Jury selection in Hasan’s military trial at Fort Hood was delayed until next week after he asked the judge, Colonel Tara Osborn, to let him fire his lawyers and represent himself. The trial is scheduled to start July 1.
Hasan is accused of opening fire on a group of soldiers who were preparing to deploy to Iraq in November 2009 in the worst shooting rampage on a U.S. military post. In addition to the 13 people who died, 32 others were wounded.
Two civilian Fort Hood police officers shot Hasan, ending the rampage and leaving the Army psychiatrist paralyzed from the chest down. He faces a possible death sentence if convicted of premeditated murder.
Osborn has little choice but to grant Hasan’s request to represent himself under U.S. law, which could pose problems for prosecutors and create more avenues for appeal, the military law experts said. She is likely to appoint lawyers to assist Hasan.
“It is going to prolong everything and will make everything more difficult, all throughout the process,” said Victor M. Hansen, a professor at the New England School of Law in Boston and a former Army defense attorney.

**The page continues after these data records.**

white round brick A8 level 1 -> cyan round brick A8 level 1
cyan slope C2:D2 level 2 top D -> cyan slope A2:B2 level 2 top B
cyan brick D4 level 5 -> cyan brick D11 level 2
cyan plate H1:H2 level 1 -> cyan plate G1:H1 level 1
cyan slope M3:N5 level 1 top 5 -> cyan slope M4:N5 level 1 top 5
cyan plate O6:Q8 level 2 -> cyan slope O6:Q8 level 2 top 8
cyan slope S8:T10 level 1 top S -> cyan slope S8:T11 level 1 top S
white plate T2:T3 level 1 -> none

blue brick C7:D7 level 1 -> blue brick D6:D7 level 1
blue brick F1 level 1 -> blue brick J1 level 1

Military law experts said the move could make Hasan’s court martial more challenging for prosecutors and painful for witnesses who may be questioned by the man accused of wounding them, or killing their family members.
“It is hard enough for the victim of an attempted murder or the family member of someone who has been murdered, to come into a courtroom and sit across the room from a man who they are convinced did this,” said Geoffrey Corn, a retired lieutenant colonel and veteran Army prosecutor.

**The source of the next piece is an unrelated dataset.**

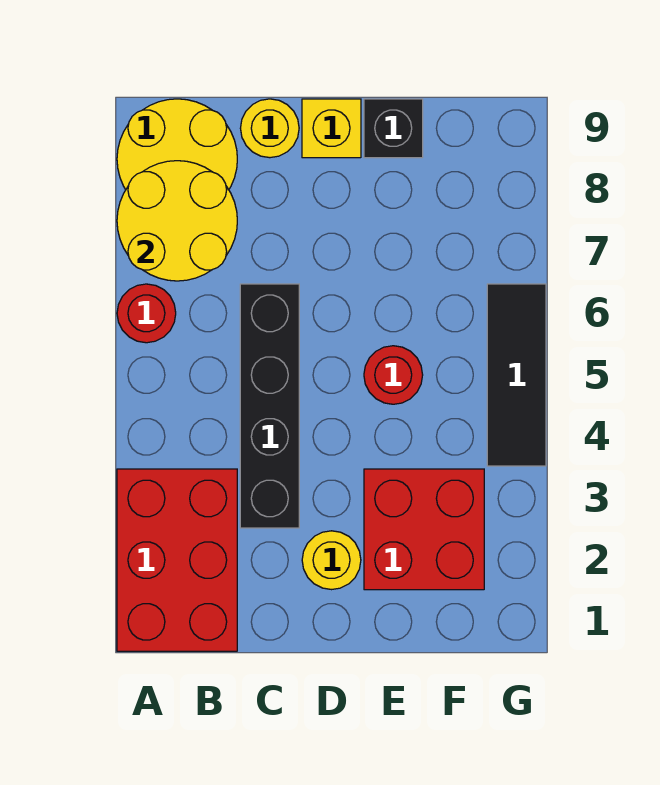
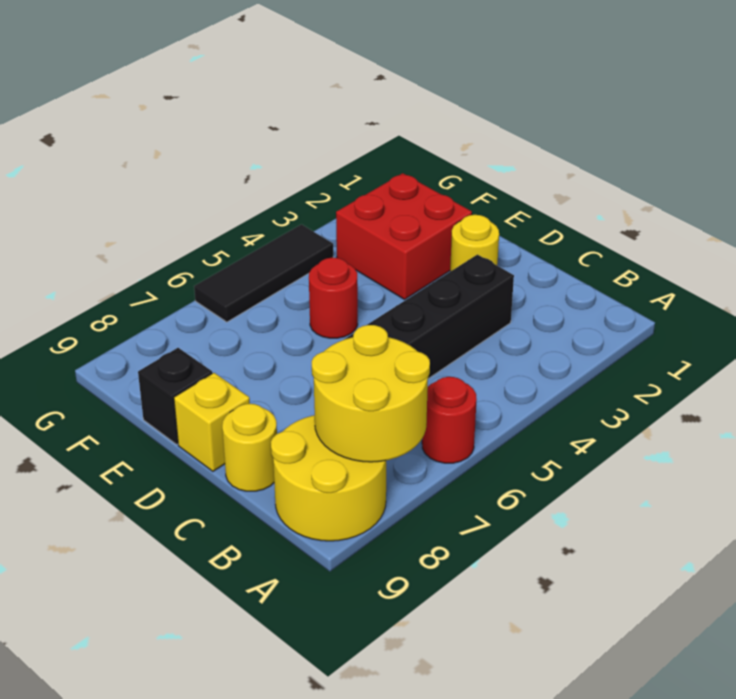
red brick A1:B3 level 1 -> none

This is often true, of course, in any case where a Defendant seeks to represent himself and, given the 6th Amendment, there’s really nothing that courts can do to stop it, even in the military. One advantage in this case is that the presiding judge in a military trial does have greater control over the proceedings than civilian judges do in many respects, so Hassan may not be able to get away with much.
Another point this reminds me of is that over the next month, three high profile cases will be going to trial. Hassan’s trial starts July 1st, Bradley Manning’s Court Martial starts June 3rd, and the George Zimmerman trial starts June 20th. It’s going to be an interesting summer.